■ **Tu tarea**: Convierte en una lista más corta el párrafo del texto sobre Venezuela que empieza «Se ha vuelto un lugar común». Conserva sus datos principales.

■ **Texto para revisar**:
[Caminos de Unidad] Venezuela revolución, crisis y realidad.

18:07:00

Hablar de Venezuela se ha convertido en un ejercicio cotidiano para una gran parte de las personas de a pié.

Por: Caminos de Unidad – Movimiento Social y Comunitario-.

Los noticieros, periódicos, artistas y políticos colombianos han logrado instalar la línea temática “Chavez-maduro-socialismo” en la psiquis del ciudadano promedio colombiano por encima de decenas de tópicos nacionales que deberían estar primero en nuestro abanico de prioridades.

Se ha vuelto un lugar común poner primero en los titulares el tema de los “presos políticos”, el desabastecimiento alimentario, la censura y la ausencia de libertad de prensa en tierras venezolanas que la muerte de niños diaria por inanición en La Guajira; el famoso “carrusel de la muerte” que sufren quienes pasan por urgencias en los hospitales y que nos conduce al “fallecimiento express” a centenares de colombianos o los escándalos de corrupción de Reficar, Ecopetrol, Saludcoop e Interbolsa, por mencionar algunas vergonzosas realidades criollas.

Los medios han logrado lo impensado: hacer que el “Show mediático” de Lilian Tintori, que incluye encadenamientos, lágrimas y arengas a favor del fín de la dictadura, en una operación sutil, falsa y cosmética (como su aparición triunfal en las revistas del jet set colombiano) sea más relevante en la agenda colombiana que los estragos de la minería en páramos que están dejando las multinacionales a su paso; más importante que el asesinato selectivo en las regiones a los dirigentes de derechos humanos en Colombia, más de 130 en 2016 o más importante que la suerte de miles de campesinos desplazados por el paramilitarismo a lo largo y ancho de la nación.

Se habla de los supuestos presos políticos venezolanos que están siendo juzgados por el gobierno bolivariano mientras se omite que en Colombia hay miles de desaparecidos, masacres, muertes y encarcelamientos de dirigentes sociales, comunitarios y políticos que por oponerse a la construcción de represas o a la mega minería, que destruye el tejido social y daña las tierras productivas, están siendo judicializados y hostigados con el amparo de entidades gubernamentales.

En semana santa nuestros magazines se horrorizan con el precio del pescado en Venezuela a la vez que omiten que en Colombia un gran porcentaje de sus habitantes no tienen ni para comprar una lata de sardinas por la pobreza y la desigualdad imperantes.

No pedimos que se omita lo que sucede en otras latitudes, pero si debemos exigir que se permita la autodeterminación de los pueblos, que se le otorgue relevancia a los problemas colombianos y que no se pretenda instaurar un gobierno para Venezuela desde Bogotá o Miami.

Es menester, que el pueblo venezolano haga respetar su constitución así como es imperioso que la dirigencia venezolana esté a la altura de esta cita importante con la historia y el proceso revolucionario. Nuestro papel, como Colombianos que propendemos por la soberanía para nuestro territorio, debe ser la solidaridad y apoyo para que el vecino país encuentre caminos de acercamiento y unidad en medio de esta sangrienta polarización reinante que carcome los cimientos de su institucionalidad.

■ **Registros mostrados**:
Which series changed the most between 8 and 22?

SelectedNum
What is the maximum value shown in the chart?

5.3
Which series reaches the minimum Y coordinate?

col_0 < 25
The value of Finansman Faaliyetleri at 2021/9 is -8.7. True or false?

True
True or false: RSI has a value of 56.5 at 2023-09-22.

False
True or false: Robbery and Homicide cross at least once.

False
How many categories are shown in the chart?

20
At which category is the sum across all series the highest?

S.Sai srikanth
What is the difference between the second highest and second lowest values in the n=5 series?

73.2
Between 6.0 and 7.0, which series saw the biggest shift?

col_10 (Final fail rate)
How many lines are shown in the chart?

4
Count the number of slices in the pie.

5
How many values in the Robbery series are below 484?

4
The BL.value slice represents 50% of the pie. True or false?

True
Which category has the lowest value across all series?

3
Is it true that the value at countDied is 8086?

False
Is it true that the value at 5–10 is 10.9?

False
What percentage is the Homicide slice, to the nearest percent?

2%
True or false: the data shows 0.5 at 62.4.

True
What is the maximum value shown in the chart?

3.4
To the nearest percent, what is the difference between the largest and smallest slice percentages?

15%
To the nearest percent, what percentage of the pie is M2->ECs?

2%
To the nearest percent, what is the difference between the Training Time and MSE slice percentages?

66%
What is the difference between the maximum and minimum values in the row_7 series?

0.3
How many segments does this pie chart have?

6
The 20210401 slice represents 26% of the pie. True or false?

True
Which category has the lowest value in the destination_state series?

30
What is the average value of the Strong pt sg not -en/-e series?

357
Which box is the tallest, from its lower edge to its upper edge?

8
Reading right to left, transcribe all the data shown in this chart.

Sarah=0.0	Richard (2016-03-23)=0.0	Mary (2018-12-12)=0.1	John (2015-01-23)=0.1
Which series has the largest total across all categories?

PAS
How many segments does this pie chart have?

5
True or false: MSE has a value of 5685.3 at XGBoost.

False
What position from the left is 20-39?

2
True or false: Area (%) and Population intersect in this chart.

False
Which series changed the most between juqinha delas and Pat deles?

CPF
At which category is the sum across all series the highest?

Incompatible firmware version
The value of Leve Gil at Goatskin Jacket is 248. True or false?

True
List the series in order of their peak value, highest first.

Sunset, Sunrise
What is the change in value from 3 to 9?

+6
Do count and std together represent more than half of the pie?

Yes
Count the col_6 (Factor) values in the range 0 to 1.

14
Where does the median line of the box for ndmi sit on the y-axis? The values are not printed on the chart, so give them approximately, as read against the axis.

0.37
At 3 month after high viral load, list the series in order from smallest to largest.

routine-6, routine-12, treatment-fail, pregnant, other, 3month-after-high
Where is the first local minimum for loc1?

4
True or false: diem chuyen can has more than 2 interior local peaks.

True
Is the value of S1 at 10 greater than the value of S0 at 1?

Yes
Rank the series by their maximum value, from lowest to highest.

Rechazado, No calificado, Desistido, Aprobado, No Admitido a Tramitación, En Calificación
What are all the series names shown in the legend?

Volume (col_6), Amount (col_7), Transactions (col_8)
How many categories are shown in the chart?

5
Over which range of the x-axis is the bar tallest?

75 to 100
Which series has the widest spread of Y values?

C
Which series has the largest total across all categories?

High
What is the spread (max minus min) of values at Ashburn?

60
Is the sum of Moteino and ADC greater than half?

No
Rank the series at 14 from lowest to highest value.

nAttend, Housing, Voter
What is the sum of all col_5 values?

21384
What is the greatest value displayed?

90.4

■ **Respuesta escrita**:
- En los titulares se pone primero lo que pasa en Venezuela:
  - los "presos políticos"
  - la falta de alimentos
  - la censura
  - la falta de libertad de prensa
- Quedan detrás problemas de Colombia como:
  - la muerte diaria de niños por hambre en La Guajira
  - el "carrusel de la muerte" en las urgencias de los hospitales, que lleva al "fallecimiento express" de centenares de colombianos
  - los escándalos de corrupción de Reficar, Ecopetrol, Saludcoop e Interbolsa